### Task to complete:
For every line in the entries that contains "lines", show the whole line.
+ + + +
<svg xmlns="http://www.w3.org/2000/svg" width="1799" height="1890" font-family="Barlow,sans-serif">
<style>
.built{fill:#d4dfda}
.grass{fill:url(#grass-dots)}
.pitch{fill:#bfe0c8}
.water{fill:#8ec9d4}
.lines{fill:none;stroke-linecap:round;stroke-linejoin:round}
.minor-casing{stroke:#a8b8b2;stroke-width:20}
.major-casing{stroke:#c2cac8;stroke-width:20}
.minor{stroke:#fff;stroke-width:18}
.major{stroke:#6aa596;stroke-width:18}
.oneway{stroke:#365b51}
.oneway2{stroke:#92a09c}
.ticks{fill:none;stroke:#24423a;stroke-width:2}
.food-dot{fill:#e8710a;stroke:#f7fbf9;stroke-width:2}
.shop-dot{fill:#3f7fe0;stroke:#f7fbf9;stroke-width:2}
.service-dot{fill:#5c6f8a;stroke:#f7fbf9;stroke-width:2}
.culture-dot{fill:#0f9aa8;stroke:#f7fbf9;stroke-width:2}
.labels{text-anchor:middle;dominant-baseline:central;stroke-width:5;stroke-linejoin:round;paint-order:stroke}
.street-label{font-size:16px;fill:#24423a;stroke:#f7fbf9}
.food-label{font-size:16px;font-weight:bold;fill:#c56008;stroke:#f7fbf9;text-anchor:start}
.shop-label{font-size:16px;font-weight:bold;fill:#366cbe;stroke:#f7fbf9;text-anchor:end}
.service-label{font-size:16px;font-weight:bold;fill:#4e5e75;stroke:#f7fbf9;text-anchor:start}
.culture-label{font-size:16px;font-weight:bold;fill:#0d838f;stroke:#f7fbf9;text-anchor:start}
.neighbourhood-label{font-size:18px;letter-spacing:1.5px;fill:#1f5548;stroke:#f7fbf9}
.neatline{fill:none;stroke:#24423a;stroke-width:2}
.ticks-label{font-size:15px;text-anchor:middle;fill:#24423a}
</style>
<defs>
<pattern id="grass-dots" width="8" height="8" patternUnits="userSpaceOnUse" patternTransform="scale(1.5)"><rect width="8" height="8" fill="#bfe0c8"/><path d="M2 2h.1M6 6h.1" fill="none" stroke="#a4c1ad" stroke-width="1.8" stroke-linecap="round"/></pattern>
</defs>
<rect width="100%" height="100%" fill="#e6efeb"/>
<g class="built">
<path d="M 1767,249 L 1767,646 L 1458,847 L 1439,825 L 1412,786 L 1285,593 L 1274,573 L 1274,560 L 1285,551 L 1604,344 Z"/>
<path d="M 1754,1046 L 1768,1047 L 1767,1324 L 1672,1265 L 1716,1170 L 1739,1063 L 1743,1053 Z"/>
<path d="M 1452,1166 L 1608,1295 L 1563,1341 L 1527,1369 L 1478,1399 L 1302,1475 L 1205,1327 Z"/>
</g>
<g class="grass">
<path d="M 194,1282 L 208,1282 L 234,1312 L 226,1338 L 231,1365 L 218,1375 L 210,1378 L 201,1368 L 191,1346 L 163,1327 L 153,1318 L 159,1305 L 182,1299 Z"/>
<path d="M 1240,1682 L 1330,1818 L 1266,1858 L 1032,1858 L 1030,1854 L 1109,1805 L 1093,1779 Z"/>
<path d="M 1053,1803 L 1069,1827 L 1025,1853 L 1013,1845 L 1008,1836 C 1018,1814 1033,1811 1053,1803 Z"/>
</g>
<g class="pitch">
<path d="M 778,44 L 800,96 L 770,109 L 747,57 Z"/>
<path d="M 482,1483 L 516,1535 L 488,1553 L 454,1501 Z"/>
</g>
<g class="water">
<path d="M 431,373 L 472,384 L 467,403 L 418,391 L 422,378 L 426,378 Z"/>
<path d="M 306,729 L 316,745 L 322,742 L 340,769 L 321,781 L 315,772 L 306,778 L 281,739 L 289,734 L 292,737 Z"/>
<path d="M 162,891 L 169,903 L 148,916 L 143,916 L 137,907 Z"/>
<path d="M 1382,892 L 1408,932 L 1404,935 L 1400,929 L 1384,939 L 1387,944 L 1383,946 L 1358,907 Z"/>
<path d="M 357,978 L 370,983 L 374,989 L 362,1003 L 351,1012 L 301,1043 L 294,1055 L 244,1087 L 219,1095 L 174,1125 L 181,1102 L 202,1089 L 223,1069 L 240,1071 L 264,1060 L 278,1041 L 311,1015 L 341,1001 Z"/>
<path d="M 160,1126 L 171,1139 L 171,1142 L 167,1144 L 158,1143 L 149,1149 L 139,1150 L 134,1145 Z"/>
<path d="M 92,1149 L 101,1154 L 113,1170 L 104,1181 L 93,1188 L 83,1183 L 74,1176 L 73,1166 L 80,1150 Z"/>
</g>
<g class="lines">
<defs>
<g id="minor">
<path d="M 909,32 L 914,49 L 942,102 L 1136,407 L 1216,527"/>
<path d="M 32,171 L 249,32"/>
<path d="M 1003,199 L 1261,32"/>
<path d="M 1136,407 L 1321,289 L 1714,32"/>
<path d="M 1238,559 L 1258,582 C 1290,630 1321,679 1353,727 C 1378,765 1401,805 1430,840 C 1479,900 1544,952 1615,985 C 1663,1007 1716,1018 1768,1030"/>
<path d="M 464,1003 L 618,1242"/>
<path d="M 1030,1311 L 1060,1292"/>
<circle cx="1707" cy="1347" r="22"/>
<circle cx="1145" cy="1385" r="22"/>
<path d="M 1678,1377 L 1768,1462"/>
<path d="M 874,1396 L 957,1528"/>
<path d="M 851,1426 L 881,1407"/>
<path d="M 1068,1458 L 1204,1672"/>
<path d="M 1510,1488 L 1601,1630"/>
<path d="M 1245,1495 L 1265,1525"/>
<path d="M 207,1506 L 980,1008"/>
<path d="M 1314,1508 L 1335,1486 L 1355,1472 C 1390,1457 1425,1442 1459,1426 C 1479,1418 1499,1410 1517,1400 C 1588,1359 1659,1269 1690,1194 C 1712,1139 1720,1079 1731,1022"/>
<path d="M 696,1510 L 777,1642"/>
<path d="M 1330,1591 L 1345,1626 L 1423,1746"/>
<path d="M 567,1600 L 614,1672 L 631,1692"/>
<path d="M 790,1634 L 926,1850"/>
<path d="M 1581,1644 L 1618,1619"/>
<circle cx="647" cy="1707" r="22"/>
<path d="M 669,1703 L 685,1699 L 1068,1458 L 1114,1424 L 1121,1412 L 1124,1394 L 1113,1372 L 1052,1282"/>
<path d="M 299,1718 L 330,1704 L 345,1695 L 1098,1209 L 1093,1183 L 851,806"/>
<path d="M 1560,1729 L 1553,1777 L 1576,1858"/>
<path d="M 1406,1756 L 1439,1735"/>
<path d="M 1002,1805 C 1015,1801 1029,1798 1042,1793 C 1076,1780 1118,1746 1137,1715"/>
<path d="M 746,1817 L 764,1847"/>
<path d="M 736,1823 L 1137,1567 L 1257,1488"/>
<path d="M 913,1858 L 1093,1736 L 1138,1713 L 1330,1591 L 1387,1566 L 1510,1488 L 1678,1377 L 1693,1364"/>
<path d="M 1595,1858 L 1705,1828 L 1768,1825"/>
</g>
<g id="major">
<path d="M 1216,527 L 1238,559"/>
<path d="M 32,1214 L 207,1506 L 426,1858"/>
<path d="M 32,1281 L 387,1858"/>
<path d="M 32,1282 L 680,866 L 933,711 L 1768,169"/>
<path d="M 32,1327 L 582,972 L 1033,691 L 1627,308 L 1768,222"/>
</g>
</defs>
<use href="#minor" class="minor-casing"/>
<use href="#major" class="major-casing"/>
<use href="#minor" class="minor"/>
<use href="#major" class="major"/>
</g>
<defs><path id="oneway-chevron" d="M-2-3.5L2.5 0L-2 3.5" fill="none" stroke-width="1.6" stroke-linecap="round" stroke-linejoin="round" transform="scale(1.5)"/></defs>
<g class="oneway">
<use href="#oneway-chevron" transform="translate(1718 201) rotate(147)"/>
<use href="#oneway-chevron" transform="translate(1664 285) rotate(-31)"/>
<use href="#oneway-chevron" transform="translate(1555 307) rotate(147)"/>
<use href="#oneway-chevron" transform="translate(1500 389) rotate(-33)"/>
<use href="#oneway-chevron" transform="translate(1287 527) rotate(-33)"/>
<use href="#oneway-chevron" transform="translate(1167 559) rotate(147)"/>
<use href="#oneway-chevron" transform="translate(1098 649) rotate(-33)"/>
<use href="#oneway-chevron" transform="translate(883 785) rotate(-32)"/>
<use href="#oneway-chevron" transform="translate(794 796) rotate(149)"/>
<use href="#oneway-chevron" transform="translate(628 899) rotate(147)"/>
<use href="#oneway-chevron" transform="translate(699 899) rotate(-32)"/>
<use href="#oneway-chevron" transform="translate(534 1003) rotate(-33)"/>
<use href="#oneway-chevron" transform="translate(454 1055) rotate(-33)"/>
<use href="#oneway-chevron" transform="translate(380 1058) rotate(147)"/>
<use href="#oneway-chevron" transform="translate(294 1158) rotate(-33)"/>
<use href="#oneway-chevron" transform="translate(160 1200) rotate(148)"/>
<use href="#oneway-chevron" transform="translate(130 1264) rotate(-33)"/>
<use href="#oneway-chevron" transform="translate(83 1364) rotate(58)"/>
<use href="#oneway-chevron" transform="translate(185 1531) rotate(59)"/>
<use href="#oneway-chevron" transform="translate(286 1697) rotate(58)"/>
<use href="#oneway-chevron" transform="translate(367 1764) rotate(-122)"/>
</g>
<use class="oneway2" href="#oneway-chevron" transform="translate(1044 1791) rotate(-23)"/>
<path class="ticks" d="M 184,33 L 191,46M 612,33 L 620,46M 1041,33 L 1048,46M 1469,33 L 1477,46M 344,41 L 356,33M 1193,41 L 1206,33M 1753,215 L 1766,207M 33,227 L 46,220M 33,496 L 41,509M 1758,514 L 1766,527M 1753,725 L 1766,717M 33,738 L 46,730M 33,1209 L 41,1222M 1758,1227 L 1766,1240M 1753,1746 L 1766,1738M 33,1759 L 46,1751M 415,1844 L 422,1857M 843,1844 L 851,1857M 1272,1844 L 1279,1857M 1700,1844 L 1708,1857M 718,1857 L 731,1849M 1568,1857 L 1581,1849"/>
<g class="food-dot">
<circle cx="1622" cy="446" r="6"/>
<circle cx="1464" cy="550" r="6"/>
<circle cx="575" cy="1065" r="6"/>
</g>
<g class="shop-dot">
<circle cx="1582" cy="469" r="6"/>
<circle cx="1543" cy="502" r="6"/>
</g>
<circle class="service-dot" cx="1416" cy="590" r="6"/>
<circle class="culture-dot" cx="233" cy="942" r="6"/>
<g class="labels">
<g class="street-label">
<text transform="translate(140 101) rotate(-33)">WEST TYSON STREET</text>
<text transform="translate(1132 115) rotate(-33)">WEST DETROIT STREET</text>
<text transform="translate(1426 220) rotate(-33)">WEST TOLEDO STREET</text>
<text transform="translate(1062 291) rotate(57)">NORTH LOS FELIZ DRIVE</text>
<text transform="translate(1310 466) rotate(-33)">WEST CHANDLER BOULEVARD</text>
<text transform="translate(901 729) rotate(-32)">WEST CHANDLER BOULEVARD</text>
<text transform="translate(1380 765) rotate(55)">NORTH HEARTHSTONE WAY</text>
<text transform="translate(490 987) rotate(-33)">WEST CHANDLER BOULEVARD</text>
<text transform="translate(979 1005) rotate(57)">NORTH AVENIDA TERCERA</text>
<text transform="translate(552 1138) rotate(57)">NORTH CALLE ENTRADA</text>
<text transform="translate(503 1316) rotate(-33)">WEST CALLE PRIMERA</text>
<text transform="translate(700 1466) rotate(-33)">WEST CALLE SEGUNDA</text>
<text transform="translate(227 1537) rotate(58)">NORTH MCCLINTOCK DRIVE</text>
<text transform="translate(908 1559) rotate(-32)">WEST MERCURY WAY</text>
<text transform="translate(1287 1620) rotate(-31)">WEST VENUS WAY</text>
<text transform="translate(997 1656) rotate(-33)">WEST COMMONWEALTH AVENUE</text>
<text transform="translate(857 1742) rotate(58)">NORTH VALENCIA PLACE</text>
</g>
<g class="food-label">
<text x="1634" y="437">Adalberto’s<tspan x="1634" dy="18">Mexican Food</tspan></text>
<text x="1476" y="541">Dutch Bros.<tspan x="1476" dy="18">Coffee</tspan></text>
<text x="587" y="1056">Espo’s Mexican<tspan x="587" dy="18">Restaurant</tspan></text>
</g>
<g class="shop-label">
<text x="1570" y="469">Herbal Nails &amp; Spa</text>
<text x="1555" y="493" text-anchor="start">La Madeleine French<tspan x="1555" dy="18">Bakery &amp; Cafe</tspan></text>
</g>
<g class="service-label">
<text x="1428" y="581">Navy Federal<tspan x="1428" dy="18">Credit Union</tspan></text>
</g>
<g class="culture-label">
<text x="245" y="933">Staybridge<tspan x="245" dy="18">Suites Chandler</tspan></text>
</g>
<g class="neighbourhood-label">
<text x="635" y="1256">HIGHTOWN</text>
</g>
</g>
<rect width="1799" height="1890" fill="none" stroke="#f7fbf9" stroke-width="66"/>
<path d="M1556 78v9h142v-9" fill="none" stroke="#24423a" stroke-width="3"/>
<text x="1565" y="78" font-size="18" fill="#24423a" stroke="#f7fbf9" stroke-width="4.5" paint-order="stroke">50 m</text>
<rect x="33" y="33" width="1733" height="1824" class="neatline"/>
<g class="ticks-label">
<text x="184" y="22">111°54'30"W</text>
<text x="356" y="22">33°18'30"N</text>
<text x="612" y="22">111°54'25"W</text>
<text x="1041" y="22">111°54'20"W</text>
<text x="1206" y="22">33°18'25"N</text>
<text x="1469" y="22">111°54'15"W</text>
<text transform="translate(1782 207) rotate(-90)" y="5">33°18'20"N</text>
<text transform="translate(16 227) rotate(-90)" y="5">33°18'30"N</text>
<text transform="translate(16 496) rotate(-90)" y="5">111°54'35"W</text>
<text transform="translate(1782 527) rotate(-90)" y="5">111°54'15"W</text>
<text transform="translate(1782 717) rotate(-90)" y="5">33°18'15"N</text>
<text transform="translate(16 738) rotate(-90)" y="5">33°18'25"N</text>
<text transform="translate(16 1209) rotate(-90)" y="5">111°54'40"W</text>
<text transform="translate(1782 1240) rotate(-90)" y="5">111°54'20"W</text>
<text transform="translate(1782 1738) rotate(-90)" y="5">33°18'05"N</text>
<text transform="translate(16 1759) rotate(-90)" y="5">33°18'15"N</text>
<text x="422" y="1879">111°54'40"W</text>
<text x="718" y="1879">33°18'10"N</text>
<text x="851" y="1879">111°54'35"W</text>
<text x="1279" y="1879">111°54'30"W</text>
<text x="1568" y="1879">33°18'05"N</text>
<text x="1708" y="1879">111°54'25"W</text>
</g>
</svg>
+ + + +
### Task output:
.lines{fill:none;stroke-linecap:round;stroke-linejoin:round}
<g class="lines">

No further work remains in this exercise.